• **Activity**
Return all of the items below line for line without changing any wording, and leave the pictures out of your answer.
### Excerpted records ###
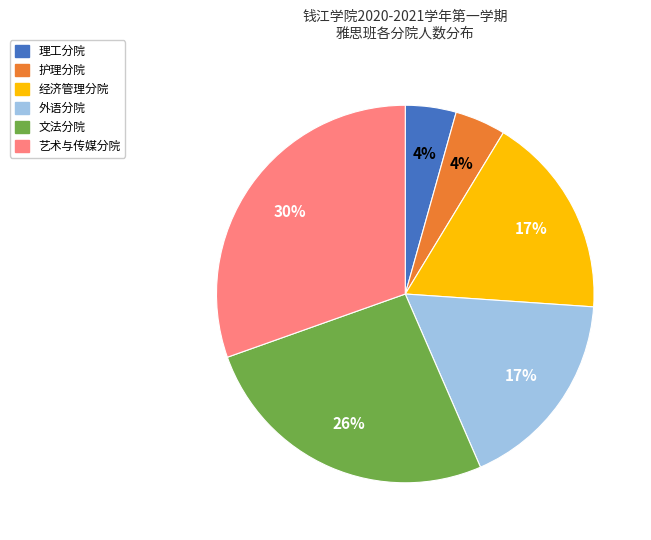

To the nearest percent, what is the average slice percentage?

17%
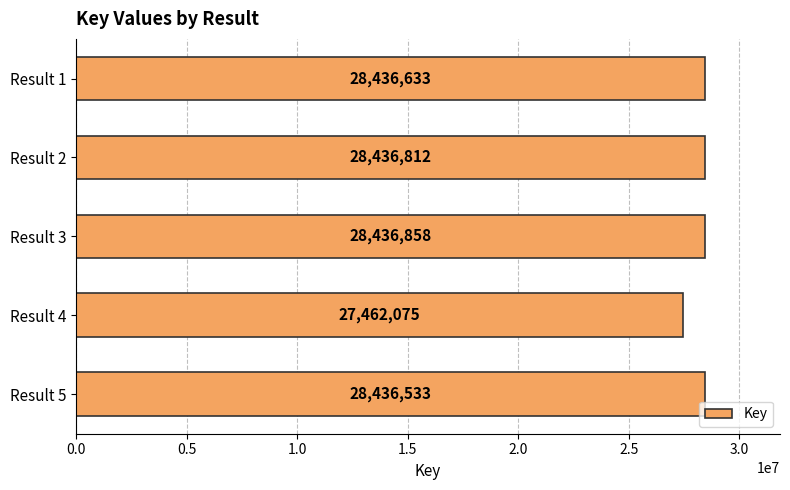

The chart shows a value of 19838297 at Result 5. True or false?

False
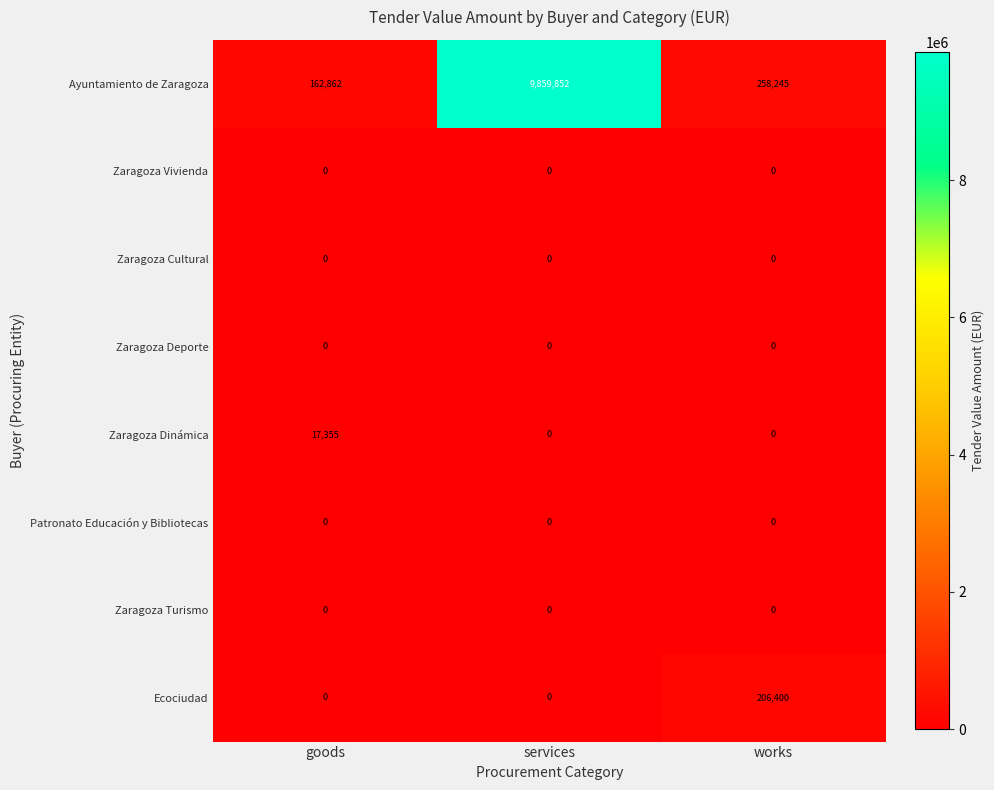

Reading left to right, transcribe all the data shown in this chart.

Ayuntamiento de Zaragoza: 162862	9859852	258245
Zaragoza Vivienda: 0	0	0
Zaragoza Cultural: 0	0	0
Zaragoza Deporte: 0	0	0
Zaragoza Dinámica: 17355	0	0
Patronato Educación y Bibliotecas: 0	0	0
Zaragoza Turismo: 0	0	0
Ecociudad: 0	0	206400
###
• **Solved exercise**
To the nearest percent, what is the average slice percentage?

17%

The chart shows a value of 19838297 at Result 5. True or false?

False

Reading left to right, transcribe all the data shown in this chart.

Ayuntamiento de Zaragoza: 162862	9859852	258245
Zaragoza Vivienda: 0	0	0
Zaragoza Cultural: 0	0	0
Zaragoza Deporte: 0	0	0
Zaragoza Dinámica: 17355	0	0
Patronato Educación y Bibliotecas: 0	0	0
Zaragoza Turismo: 0	0	0
Ecociudad: 0	0	206400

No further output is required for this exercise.